そのころのブダペストはなにしろ社会主義国家なので、夜は真っ暗だった。
さんざん歩き回って、やっと明かりのついたレストランを見つける。
社会主義国にしてはまあまあのレストランで、安くはなかった(と言っても、ブダペストだから安かったけどね)。
僕はそのころは金も潤沢に持っていた。
レストランに入ったら、必ずステーキを食って、ワインを飲むのが、モロッコ以来の習慣だったんだ。
でも、他の2人は学生さんなので、ここでステーキとワインの食事はできない…。
しかし、僕はステーキとワインの食事をしたい。
でももちろん、僕は二人にオゴルつもりはない…。
で、2人はパスタと水を飲んだんだけれど、僕はステーキとワインの食事をしたんだよね。
この時も、僕が女の子と2人きりで、夜にエッチがあるのなら、もちろんブダペストの安いステーキとワインくらいおごってあげたよ。
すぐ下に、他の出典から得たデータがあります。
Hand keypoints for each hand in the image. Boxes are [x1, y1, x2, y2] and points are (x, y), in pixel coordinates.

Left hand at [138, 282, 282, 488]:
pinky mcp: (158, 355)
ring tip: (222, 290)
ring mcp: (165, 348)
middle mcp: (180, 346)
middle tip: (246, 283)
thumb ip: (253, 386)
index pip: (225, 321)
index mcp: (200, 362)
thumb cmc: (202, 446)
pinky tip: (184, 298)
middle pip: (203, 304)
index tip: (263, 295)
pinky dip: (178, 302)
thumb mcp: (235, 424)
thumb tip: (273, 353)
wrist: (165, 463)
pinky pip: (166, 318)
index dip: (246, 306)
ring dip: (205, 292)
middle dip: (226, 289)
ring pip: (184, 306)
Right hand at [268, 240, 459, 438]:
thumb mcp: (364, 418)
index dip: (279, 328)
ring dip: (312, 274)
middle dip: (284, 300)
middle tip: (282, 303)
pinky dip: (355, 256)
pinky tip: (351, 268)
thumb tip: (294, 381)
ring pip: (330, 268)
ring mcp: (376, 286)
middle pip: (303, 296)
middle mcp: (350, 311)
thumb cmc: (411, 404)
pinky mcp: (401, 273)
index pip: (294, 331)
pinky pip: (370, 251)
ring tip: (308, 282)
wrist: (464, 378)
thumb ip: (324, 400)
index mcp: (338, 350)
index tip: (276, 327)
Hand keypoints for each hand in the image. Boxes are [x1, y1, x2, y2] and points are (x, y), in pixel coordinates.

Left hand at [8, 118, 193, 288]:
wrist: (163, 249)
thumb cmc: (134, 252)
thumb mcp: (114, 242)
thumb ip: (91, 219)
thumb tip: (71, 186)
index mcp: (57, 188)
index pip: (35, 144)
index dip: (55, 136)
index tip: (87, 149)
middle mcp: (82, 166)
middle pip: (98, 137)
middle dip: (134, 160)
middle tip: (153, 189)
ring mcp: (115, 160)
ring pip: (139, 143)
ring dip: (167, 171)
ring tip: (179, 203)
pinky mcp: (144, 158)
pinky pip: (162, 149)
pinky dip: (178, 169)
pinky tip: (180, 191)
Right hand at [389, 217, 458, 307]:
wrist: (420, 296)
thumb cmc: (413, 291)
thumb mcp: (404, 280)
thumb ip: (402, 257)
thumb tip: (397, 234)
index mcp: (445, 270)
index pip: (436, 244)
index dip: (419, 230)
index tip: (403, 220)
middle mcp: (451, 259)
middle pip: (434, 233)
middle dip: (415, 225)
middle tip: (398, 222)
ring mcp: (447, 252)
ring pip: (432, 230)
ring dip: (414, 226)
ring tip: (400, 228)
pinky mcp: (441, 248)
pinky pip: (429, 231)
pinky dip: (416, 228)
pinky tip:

でも、3Pもなくて、夜に3人で一緒の部屋に寝るくらいなら、一人で寝た方がよかったからね。
もし僕が2人におごっていたら、もちろん女の子にはセックスしてもらう。
男の子には、どこか部屋の外で寝てもらうことになる。
だから、おごらない方がよかったんだと思うけどね。
というわけで、バックパッカー同士ならば、オゴらないほうがいい、オゴるとあとが大変だってお話でした。